The UK is playing host to an African Investment Conference on Thursday, as it scrambles to retain influence on the continent, an investment battle ground for the world’s largest economies.
The prime minister will open the virtual event with a video address and attendees include African ministers, businesses leaders and the head of the World Trade Organization.
Economic links with the continent form a key part of the Global Britain agenda. The summit, the second of this kind, is aimed at promoting Britain’s overseas investment credentials and wider push to “revitalise economic engagement” in the region, according to the government’s Integrated Review.
The investment drive comes after aid cuts amounting to £943m were announced for the region in 2021-22, around half of the money donated in the previous financial year, according to a House of Commons library briefing.
The government views UK Export Finance (UKEF), the export credit agency, as a key means to underline its commitment to the continent, even as aid is crimped. Officials told The Independent this reflects a move by the successive Conservative governments to combine or replace aid with trade.
The agency has issued £4.5 billion of finance to support African projects in the past five years. Some £2.3 billion was secured in last year alone, a twenty-year high, and a sharp uptick compared to previous years.
UKEF issues loans and insurance to companies to enable them to finance exports overseas. The agency, along with other arms of government, has been criticised for its history in supporting fossil fuel projects, though it was told to stop offering backing to such deals in 2021.
Around 25 per cent of UKEF’s international exposure – made up of loans, insurance and guarantees – is now linked to development projects in Africa. In the financial year 2020-2021, UKEF gave seven times more support for projects in Africa than the Middle East and Asia, and twenty times more than for ventures in the Asia-Pacific region, according to its own data, reviewed by the Independent.
The agency is increasingly trying to illustrate how its investment has helped support projects which are greener in nature, rather than polluting.
One example is Mabey Bridge, a Gloucestershire-based company that used UKEF assistance to win a contract to shore up flood defences in Ghana. It is expected to build 87 bridges in the West African nation.
Others include £280m to finance six new hospitals in Cote D’Ivoire and £1.2 billion to assist the construction of two electric monorails in Egypt.
Ms Trevelyan said that the UK businesses’ expertise is helping African nations to become more resilient to climate change.
She added: “The UK is committed to supporting a safer, greener, more open continent that is more resilient to shocks and stresses - using trading relationships and investment to deliver sustainable growth.”
Because the loans from UKEF are made to a company and underwritten by the British government, some economists argue it is more ethical than the way other governments approach infrastructure investment, particularly in developing countries. But only if aid is not an option.
While there is profit in such projects for UK firms, they might go ahead without government support. Seeking finance on commercial terms can be challenging in high-risk environments.
Meanwhile, developing countries can struggle to raise sufficient funds for infrastructure initiatives on global bond markets. As investor appetites waned during the Covid pandemic, some had to withdraw from planned bond sales.

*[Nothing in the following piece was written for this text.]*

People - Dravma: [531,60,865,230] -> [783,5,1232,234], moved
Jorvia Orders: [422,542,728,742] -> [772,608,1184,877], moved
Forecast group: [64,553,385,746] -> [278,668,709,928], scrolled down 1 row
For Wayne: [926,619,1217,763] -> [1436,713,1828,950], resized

A key criticism of efforts to donate vaccines to African nations has been an underestimation of the logistical challenges of delivering doses presented by poor rural transport infrastructure.
There are still broader ethical concerns thrown up by UK businesses’ activities in Africa, however.

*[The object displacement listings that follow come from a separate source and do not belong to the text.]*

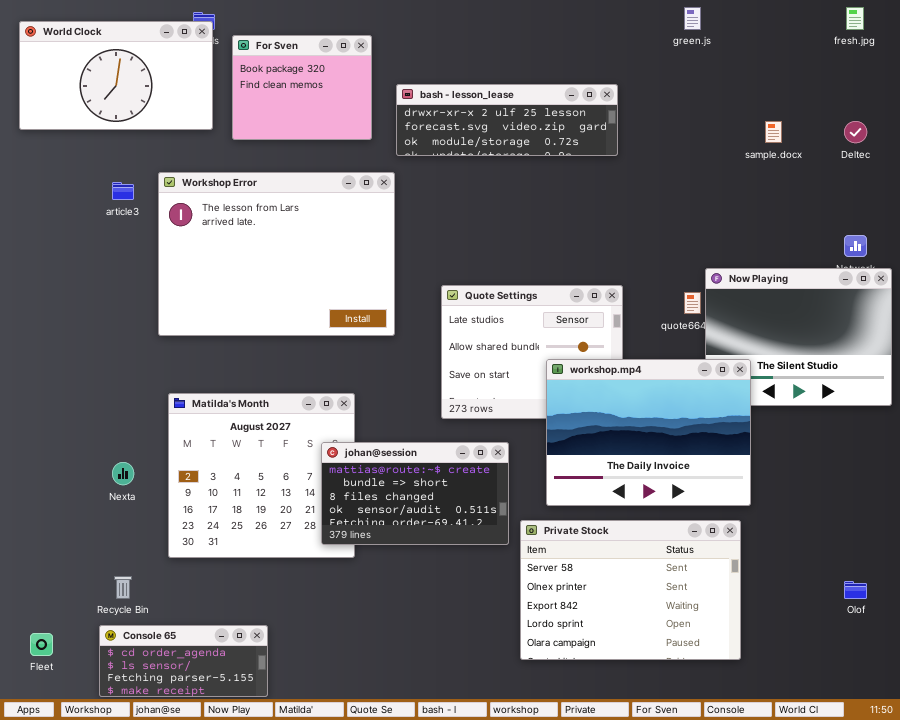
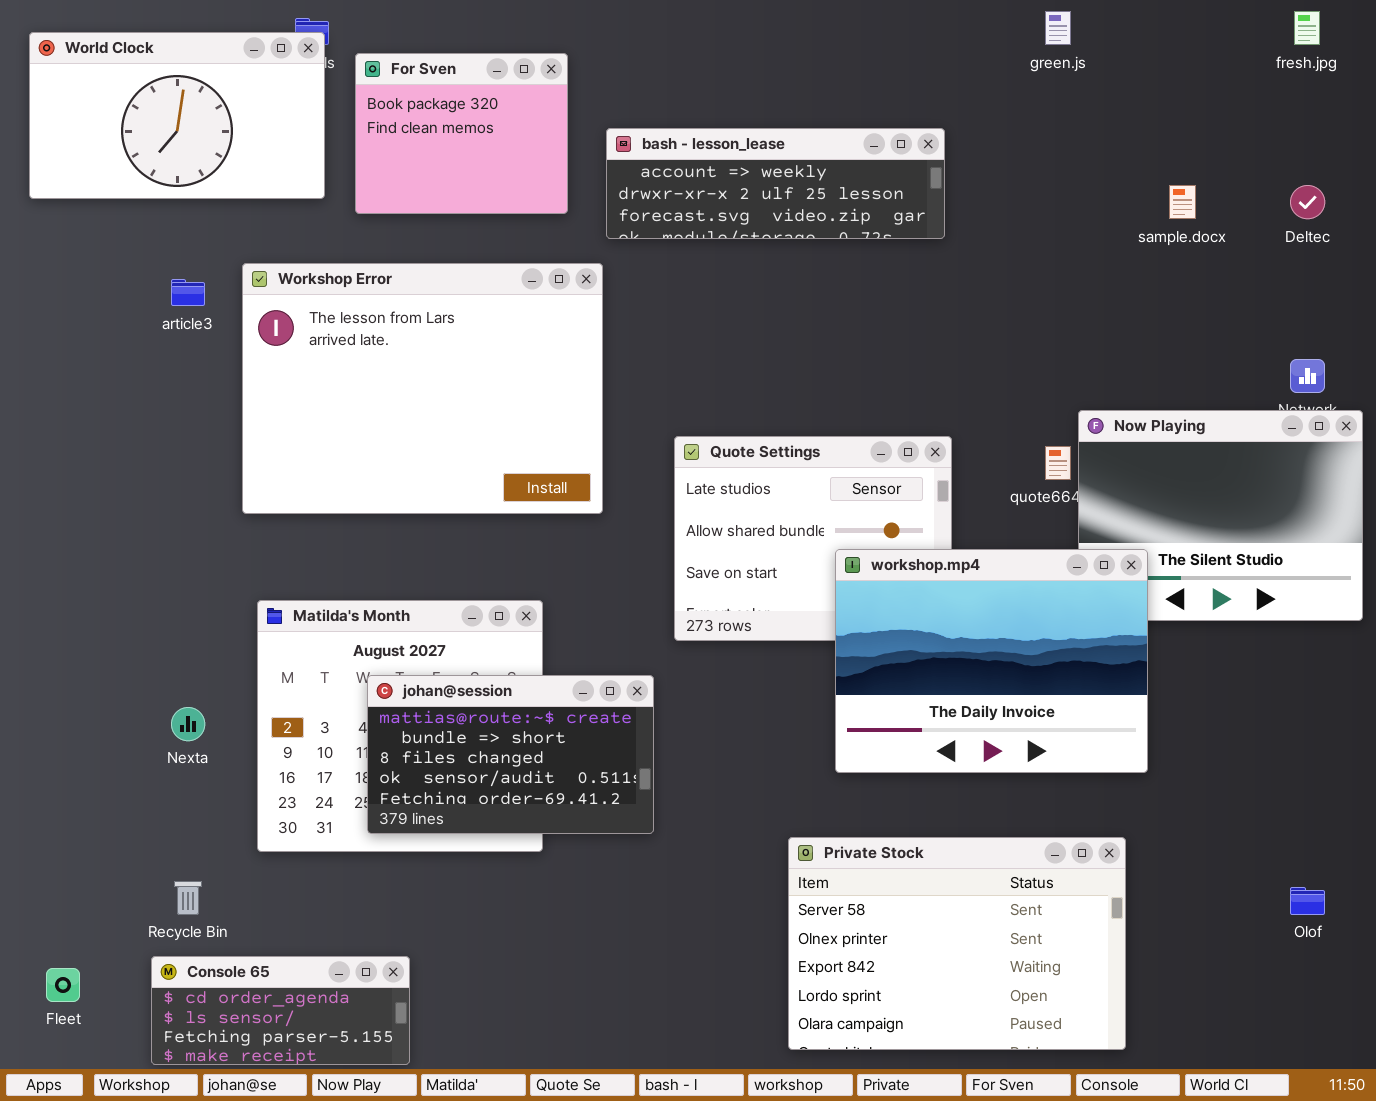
bash - lesson_lease: [396,84,618,156] -> [606,128,945,239], scrolled up 1 row
johan@session: [321,442,509,545] -> [367,675,654,834], moved
Private Stock: [520,520,741,660] -> [788,837,1126,1050], moved

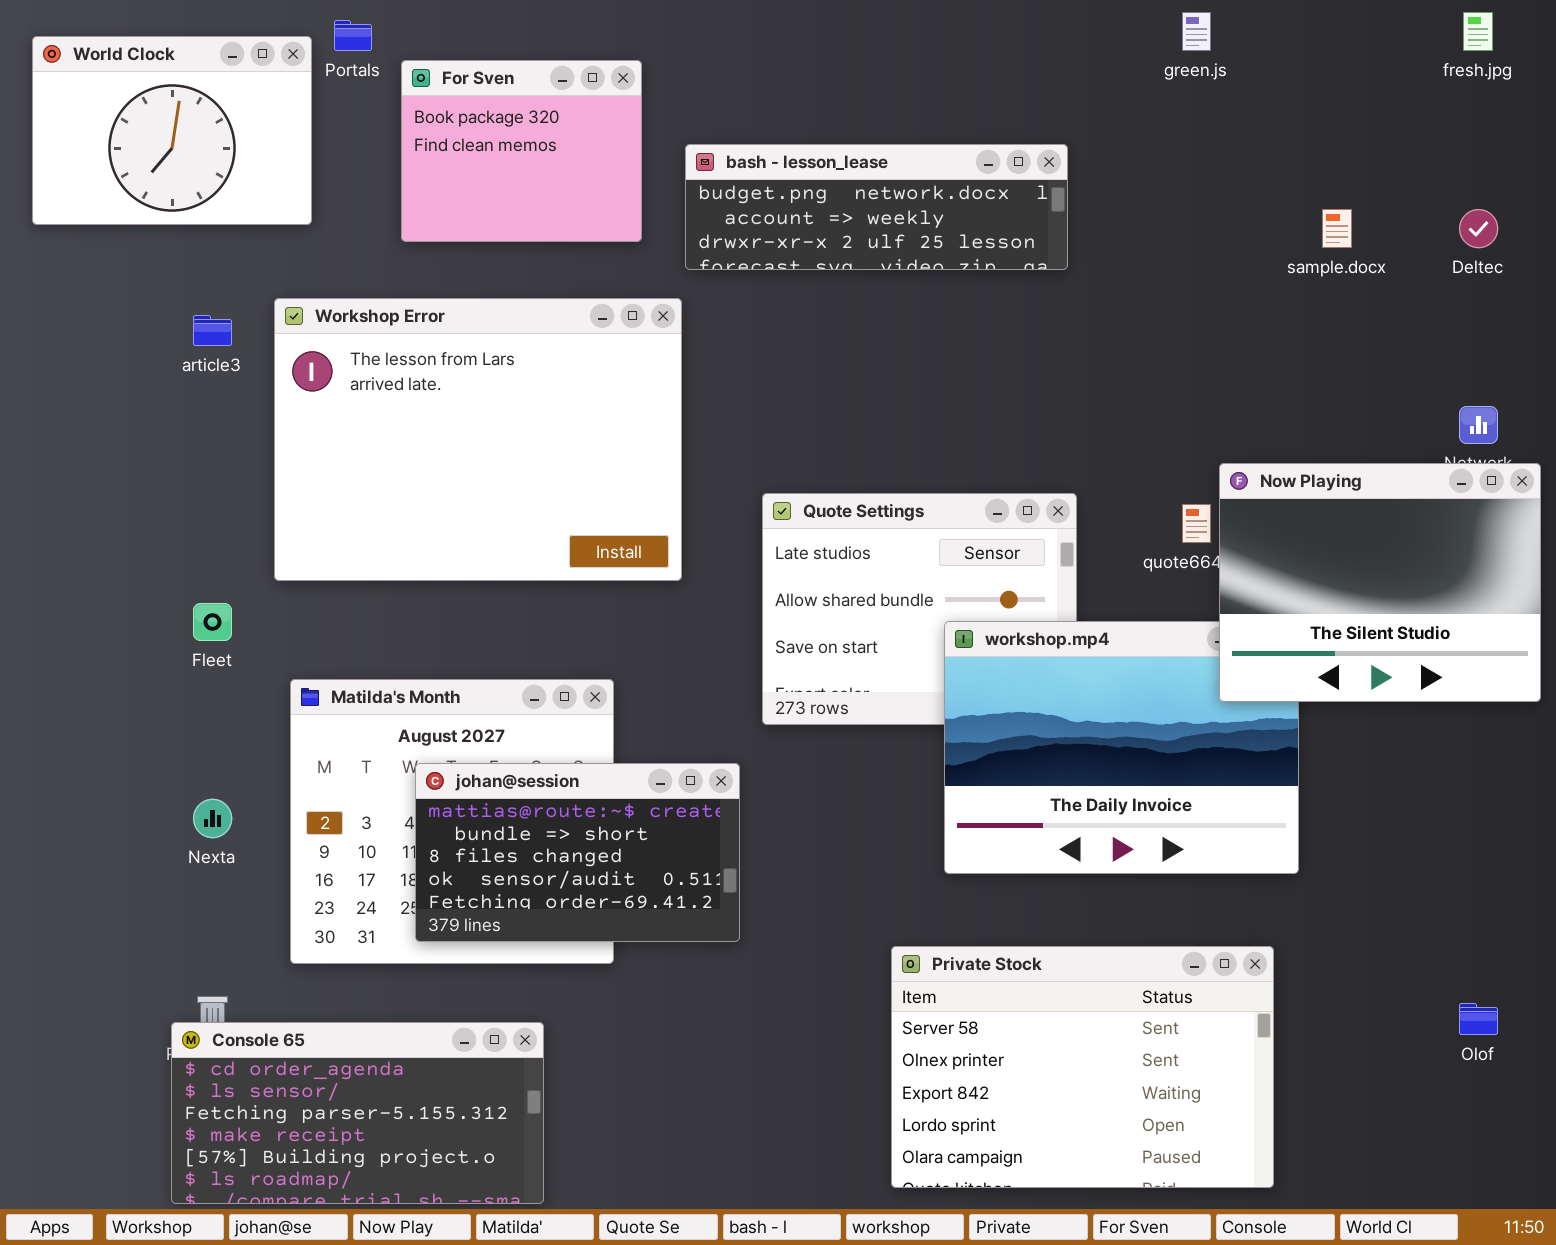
World Clock: [29,32,325,199] -> [32,36,312,225], resized
bash - lesson_lease: [606,128,945,239] -> [685,144,1068,270], scrolled up 1 row
Now Playing: [1078,410,1363,621] -> [1219,463,1541,702], raised
Console 65: [151,956,410,1065] -> [171,1022,544,1204], resized
Fleet: [46,968,80,1002] -> [193,603,232,641], moved

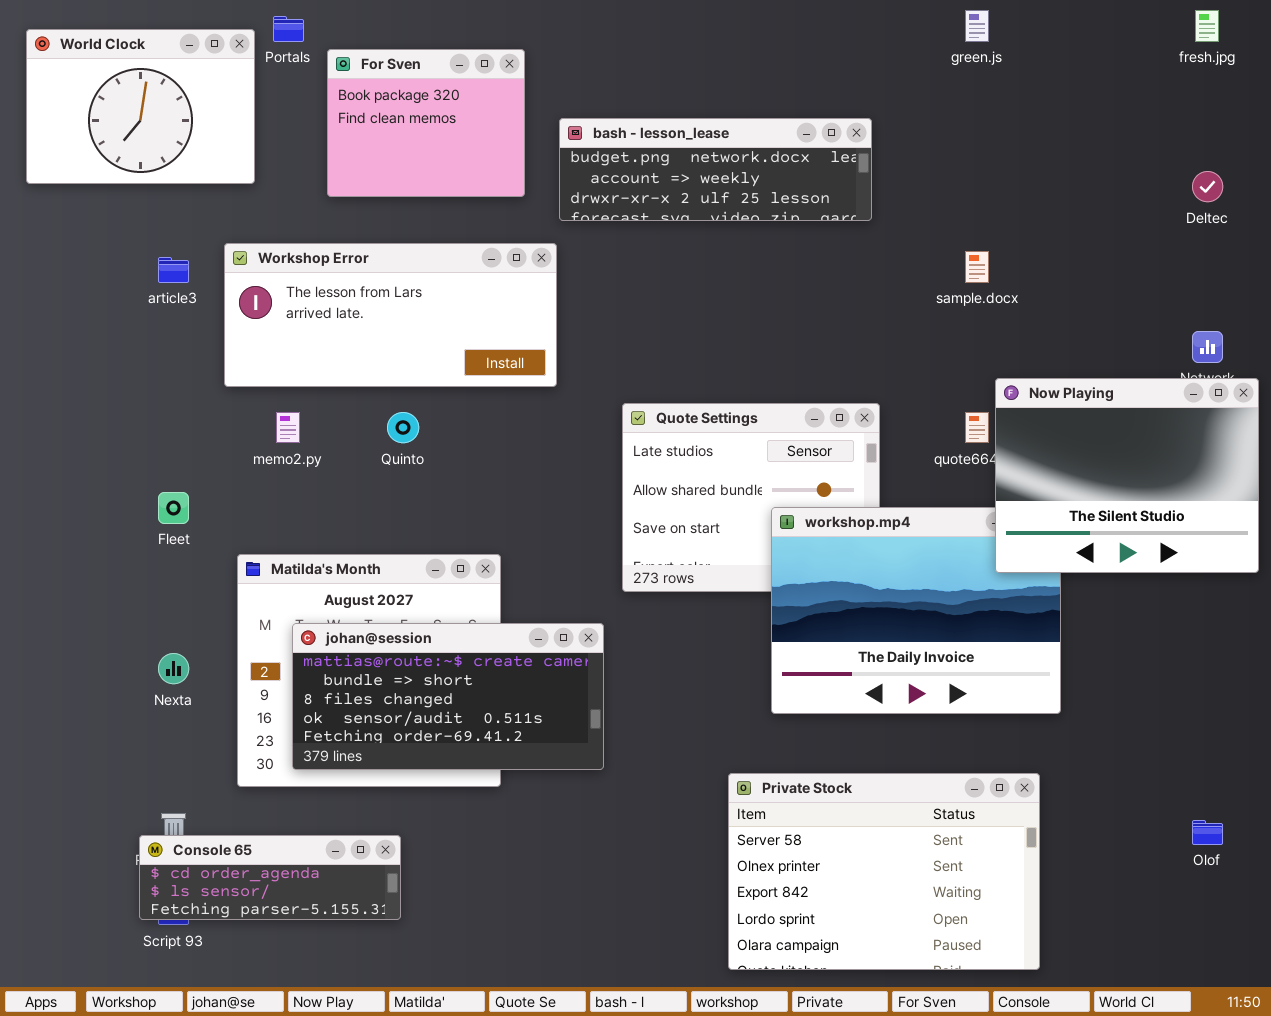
sample.docx: [1322,209,1352,248] -> [965,251,989,283], moved
Workshop Error: [274,298,682,581] -> [224,243,557,387], resized
johan@session: [415,763,740,942] -> [292,623,604,770], resized
Console 65: [171,1022,544,1204] -> [139,835,401,920], resized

The Business & Human Rights Resource Centre said ahead of the investment conference that the UK government should “put in place legal mechanism to ensure its investors assess and mitigate their human rights and environmental risks” and highlighted a range of legal cases brought against UK companies linked to human rights abuses and their investments in Africa.
The UK also faces a battle for influence as Africa’s natural resources and young population have attracted the attention of global superpowers. India and China have sought to spend big in strategically important nations with access to key raw materials such as minerals used in electronics.

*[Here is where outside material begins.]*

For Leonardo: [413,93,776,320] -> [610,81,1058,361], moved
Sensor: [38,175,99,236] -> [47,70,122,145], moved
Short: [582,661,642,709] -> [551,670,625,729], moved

China’s influence in Africa has been bolstered by huge and often opaque levels of investment in a host of nations. These complex loans, often part of the wider Belt and Road Initiative, have come with terms that host governments have struggled to meet, resulting in China taking control of critical infrastructure.
Examples of this include recent controversy surrounding an airport in Uganda. Reports claimed that China and Uganda have a loan agreement for airport expansion that could see the Asian superpower seize the asset, if the African country is unable to service a loan with the country. China has rejected the claims, but the loan agreement is not public.
In December 2017, the Sri Lankan government handed over control of the Hambantota Port, to China after it was unable to service loans the Asian superpower had offered up for development of the site, which has huge military and trade advantages.